ASPaM in both fining upward and coarsening upward shows better recovery than ASP
and CO2 flooding alone while WAG almost has the same performance
with ASPaM in the fining upward deposition. However the recovery of both is
much more than the homogenouse system, figure5. The difference between the WAG
and ASPaM performance increases in coarsening upward in comparison with a
perfectly homogenous system and it is attributed to better micro sweep
efficiency of the bottom layer in ASPaM, while in WAG, the miscible
zone, CO2 front, is redirected to the upper layers, figure6, thus
the bottom layer displacement is immiscible. In the fining upward deposition,
the miscible zone of CO2 is redirected to bottom layers and improves
the recovery of WAG. Therefore the difference between them reduces.

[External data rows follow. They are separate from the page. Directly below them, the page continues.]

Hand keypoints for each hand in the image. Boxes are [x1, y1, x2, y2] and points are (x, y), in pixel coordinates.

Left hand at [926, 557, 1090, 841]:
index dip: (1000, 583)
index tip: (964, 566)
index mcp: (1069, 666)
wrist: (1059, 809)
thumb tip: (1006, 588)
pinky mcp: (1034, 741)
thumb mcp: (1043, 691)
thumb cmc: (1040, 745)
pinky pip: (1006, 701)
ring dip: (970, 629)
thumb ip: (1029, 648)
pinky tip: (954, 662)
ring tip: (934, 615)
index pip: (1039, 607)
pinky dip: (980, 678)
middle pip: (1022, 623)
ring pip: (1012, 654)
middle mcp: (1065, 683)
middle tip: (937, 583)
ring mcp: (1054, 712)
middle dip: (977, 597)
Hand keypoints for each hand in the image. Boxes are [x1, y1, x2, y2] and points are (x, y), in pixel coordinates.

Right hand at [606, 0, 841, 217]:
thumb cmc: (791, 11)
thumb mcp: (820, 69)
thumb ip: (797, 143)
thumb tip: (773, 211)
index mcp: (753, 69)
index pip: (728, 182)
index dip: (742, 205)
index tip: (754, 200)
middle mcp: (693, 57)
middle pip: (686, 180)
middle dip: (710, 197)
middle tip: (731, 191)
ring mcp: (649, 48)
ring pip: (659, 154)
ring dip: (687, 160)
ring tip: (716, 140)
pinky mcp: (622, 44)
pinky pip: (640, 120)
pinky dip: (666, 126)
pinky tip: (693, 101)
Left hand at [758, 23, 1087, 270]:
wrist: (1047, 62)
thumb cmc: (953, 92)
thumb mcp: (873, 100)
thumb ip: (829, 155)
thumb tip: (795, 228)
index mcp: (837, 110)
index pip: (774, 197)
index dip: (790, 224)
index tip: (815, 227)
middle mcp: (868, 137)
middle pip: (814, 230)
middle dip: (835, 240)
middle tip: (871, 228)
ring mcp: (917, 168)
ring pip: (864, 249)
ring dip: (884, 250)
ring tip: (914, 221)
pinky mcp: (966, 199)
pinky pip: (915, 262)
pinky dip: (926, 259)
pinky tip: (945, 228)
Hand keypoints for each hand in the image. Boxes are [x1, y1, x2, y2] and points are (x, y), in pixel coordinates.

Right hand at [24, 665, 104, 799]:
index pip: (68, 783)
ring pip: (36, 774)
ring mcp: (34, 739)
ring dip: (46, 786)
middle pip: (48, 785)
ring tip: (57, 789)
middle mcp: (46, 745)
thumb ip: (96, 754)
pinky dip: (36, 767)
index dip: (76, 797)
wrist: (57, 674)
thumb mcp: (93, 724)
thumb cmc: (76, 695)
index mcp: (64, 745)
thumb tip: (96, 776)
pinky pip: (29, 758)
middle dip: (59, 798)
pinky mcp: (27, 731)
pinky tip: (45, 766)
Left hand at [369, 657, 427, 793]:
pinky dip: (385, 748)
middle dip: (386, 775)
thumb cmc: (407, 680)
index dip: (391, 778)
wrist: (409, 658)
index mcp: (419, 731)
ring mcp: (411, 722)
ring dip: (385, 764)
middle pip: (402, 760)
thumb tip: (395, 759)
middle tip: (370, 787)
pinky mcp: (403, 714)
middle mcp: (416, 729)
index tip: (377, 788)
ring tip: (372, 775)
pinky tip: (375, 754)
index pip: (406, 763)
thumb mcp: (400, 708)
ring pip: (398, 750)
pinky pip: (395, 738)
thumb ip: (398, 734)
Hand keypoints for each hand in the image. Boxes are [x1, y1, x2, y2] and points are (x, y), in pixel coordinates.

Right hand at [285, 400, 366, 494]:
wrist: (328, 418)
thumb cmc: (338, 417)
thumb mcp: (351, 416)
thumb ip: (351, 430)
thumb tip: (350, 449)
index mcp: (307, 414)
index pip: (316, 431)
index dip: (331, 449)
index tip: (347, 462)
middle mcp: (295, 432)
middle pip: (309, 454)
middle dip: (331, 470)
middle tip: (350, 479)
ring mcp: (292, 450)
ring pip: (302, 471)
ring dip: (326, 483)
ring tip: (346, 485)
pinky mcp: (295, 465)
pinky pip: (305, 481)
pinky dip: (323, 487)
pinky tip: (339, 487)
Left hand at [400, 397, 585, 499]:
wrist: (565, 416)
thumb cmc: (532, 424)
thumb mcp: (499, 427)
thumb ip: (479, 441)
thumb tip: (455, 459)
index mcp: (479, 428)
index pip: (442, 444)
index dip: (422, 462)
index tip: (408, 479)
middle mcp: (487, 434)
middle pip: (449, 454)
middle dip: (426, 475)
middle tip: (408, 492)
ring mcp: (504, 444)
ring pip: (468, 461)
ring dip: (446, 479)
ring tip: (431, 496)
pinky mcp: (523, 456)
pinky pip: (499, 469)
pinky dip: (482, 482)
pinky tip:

The random heterogeneity is
more complicated as the average permeability is changing with respect the path
chosen by the fluid. Two faces were chosen for this system, where the low
permeability faces has 7% of the high permeability faces permeability within
the same porosity. The stochastic program was written to calculate the average
permeability for any arbitrary pass, in addition to the average permeability in
the diagonal heterogeneity is the Lohrenz coefficient. But the Lohrenz
coefficient may not be the authors employed the described methodology, which is
based on flow direction, and represents better effect of permeability
heterogeneneity on fluid flow.
The results for ASPaM were
unexpected; the recovery of ASPaM increased in these random-wise
heterogeneities while the recovery of WAG reduced. Maps of the solvent
saturation in the random system, reveals its saturation in the deeper layers
increases, which improves the recovery. At the same time the saturation of the
trapped oil in the WAG process in heterogenous systems is increased, due to the
fact that it interferes with the positive effect of miscible displacement by CO2.
In fact heterogeneity has two effects; it increases the saturation of trapped
oil due to local trapping of the oil phase, which is a negative effect of
heterogeneity. In addition it may have a positive effect redirecting the
solvent zone to the non-swept area.
Based on this vision it was
expected that CO2 flooding would give better results since less oil
would be trapped by water. Figure 7 shows the recovery of ASPaM, WAG and CO2
for the homogenous and two randomly heterogeneouse systems. The recovery by CO2
flooding, in the heterogenous cases, shows a sudden rise after 4 PV injection
and overtakes the ASPaM after 9 PV for
Case-2, and for Case-1 it happens after another 3 PV of injection (12PV).
Conclusion:
This EOR scheme which is a combination of the two favorable commercial schemes,
ASP and CO2 flooding, shows a significant improvement in incremental
recovery. In addition it has less injectivity problem as the well has less
water cut. Furthermore, heterogeneity did not affect recovery significantly and
even may have a positive effect on recovery especially for a fining upward
deposition and a randomly heterogeneous system.